----- DOCUMENT EXTRACT -----

When performing read-only benchmarks the benchmarks include some prepopulation which might take depending on the storage medium some time to complete.
julea-betree
To expose the betree_storage_stack
usable to JULEA, we need to encapsulate the
functionality by implementing the Backend
type. For documentation of specifics
refer to the JULEA
documentation.
You will most likely not need to modify this code when implementing features in Haura.
Build
To build you will need the generated bindings to JULEA, check the Chapter Building. Furthermore ensure that all dependencies are installed.
Once you are done navigate to the julea-betree
directory.
$ cargo build
The build process produces a shared library object which we further use with JULEA.
TODO
All this is not automated at the moment, although we would like to. We may simply evaluate the JULEA environment, if set, and copy our shared object there, so that we can actually use JULEA in the process.
Usage in JULEA
When the build finishes you'll find a libobject_betree.so
in the target
directory, either under Release
or Debug
depending on your build (Debug
is
default, so check there when you are unsure).
With the built library, we can switch to JULEA to integrate our results into
their configuration. If you have not setup JULEA have a look at their
documentation. Continue their
documentation until you configure JULEA with julea-config
, then this
documentation will use a modified procedure.
Configure JULEA
For JULEA to use betree_storage_stack
as its backend (for object storage) we
have to set the appropriate flags for julea-config
. The example below uses the
user instance of haura as used in bectl documentation.
julea-config --user \
--object-servers="$(hostname)" --kv-servers="$(hostname)" --db-servers="$(hostname)" \
--object-backend=betree --object-path="$HOME/.config/haura.json" \
--kv-backend=lmdb --kv-path="/tmp/julea-$(id -u)/lmdb" \
--db-backend=sqlite --db-path="/tmp/julea-$(id -u)/sqlite"
Prepare the library
JULEA can't find the library in its current position as it is located in the
build directory of Haura. For debugging purposes we can simply copy the
produced libobject_haura.so
to the JULEA backend directory.
TODO
How JULEA loads backend and where is still work in progress and likely to change in the future. This documentation holds for the current progress that has been made but only in the
Debug
build of JULEA.
To copy the library to JULEA with the loaded JULEA environment run:
# The change between underscore and hyphen is not a typo but a mismatch
# between allowed names in cargo and expected names in JULEA.

----- DATA SECTION -----

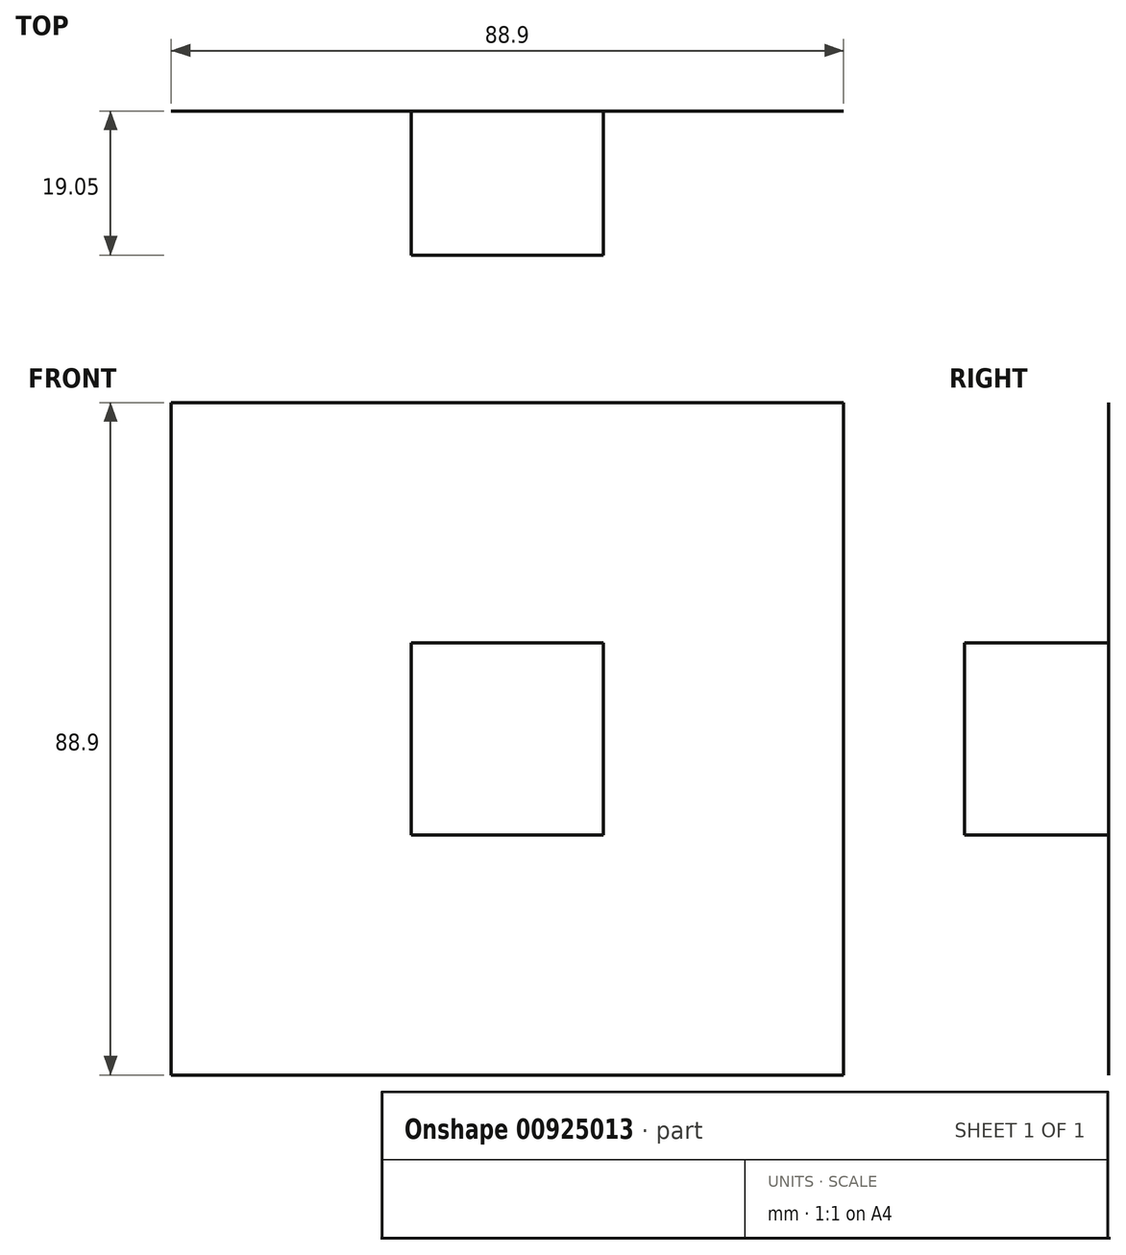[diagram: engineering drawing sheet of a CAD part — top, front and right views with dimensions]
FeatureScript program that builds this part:
annotation { "Feature Type Name" : "Feature", "Feature Type Description" : "" }
export const myFeature = defineFeature(function(context is Context, id is Id, definition is map)
    precondition{}
    {
        {
            var Q0;
            Q0=qCreatedBy(makeId("Front.planeOp"),FACE);
            var sketch = newSketch(context, id + "F0", { "sketchPlane" : qUnion([Q0])});
            skLineSegment(sketch, "E0.bottom", {"start": v(0, 0) * mm, "end": v(88.9, 0) * mm});
            skLineSegment(sketch, "E0.top", {"start": v(0, 88.9) * mm, "end": v(88.9, 88.9) * mm});
            skLineSegment(sketch, "E0.left", {"start": v(0, 0) * mm, "end": v(0, 88.9) * mm});
            skLineSegment(sketch, "E0.right", {"start": v(88.9, 0) * mm, "end": v(88.9, 88.9) * mm});
            skLineSegment(sketch, "E1.bottom", {"start": v(31.75, 57.15) * mm, "end": v(57.15, 57.15) * mm});
            skLineSegment(sketch, "E1.top", {"start": v(31.75, 31.75) * mm, "end": v(57.15, 31.75) * mm});
            skLineSegment(sketch, "E1.left", {"start": v(31.75, 57.15) * mm, "end": v(31.75, 31.75) * mm});
            skLineSegment(sketch, "E1.right", {"start": v(57.15, 57.15) * mm, "end": v(57.15, 31.75) * mm});
            skSolve(sketch);
        }
        {
            var Q0;
            Q0=makeQuery(id+"F0.imprint","IMPRINT",FACE,{"disambiguationData":[TD([[makeQuery(id+"F0.imprint","IMPRINT",EDGE,{"derivedFrom":sQuery(id+"F0.wireOp",EDGE,"E0.bottom")}),1.0]])]});
            extrude(context, id + "F1", {"entities" : qUnion([Q0]), "depth" : 5 / 203.2 * mm, "offsetDistance" : 25.4 * mm});
        }
        {
            var Q0;
            Q0=makeQuery(id+"F0.imprint","IMPRINT",FACE,{"disambiguationData":[TD([[makeQuery(id+"F0.imprint","IMPRINT",EDGE,{"derivedFrom":sQuery(id+"F0.wireOp",EDGE,"E1.bottom")}),-1.0]])]});
            extrude(context, id + "F2", {"entities" : qUnion([Q0]), "operationType" : NewBodyOperationType.ADD, "depth" : 19.05 * mm, "offsetDistance" : 25.4 * mm});
        }
    });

-----

_INSTRUCTIONS_
1. Answer these from the julea-betree documentation:
(a) Which command is run in the julea-betree directory to build?
(b) Which build type is the default?
(c) In the julea-config example, which backend is set for key-value storage?
2. Extend the julea-betree documentation from its last line.
You won't need the data for any of this.

_RESPONSES BY TASK_
1.
(a) cargo build
(b) Debug
(c) lmdb

2.
$ cp target/debug/libobject_betree.so $JULEA_BACKEND_PATH/libobject-betree.so
Start JULEA
To start JULEA, navigate back to it's directory and run
$ ./scripts/setup.sh start
To check if everything worked check your logs best with
$ journalctl -e GLIB_DOMAIN=JULEA
On success this should look like this (some details will look different on your machine):
Apr 10 11:46:31 nicomedia julea-server[15742]: Loaded object backend betree. Apr 10 11:46:32 nicomedia julea-server[15742]: Initialized object backend betree. Apr 10 11:46:32 nicomedia julea-server[15742]: Loaded kv backend lmdb. Apr 10 11:46:32 nicomedia julea-server[15742]: Initialized kv backend lmdb. Apr 10 11:46:32 nicomedia julea-server[15742]: Loaded db backend sqlite. Apr 10 11:46:32 nicomedia julea-server[15742]: Initialized db backend sqlite.
If everything worked fine so far you can run the JULEA test suite with
$ ./scripts/test.sh
A number of tests are executed then and reports on failures will be generated for you.
julea-sys
julea-sys
contains generated bindings to the JULEA headers via
bindgen. They are used internally by the
julea-betree
crate to provide the Haura JULEA backend. You'll likely do not
need to modify the code itself (which is not a lot) but take care of the
building process which we will explain here shortly.
Build
Most of the build process should work without any intervention, you just need to point the generation to the JULEA headers.
Importantly you have to provide the JULEA_INCLUDE
environment variable which
points to the include
directory of the JULEA repository.
Also ensure that you have already installed all depending all depending libraries, for reference check Chapter Building.
$ git clone https://github.com/parcio/julea.git
$ export JULEA_INCLUDE=$PWD/julea/include
$ export BINDGEN_EXTRA_CLANG_ARGS="$(pkg-config --cflags glib-2.0) $(pkg-config --cflags libbson-1.0)"
Documentation
You can open similar to the other packages a basic documentation of the crate with cargo
.
$ cargo doc --open
RFCs
This chapter contains some RFCs (Request for Comments). Since not too many people cooperated in this project they are held relatively light-weight and may not be equivalent RFCs as you know from other projects.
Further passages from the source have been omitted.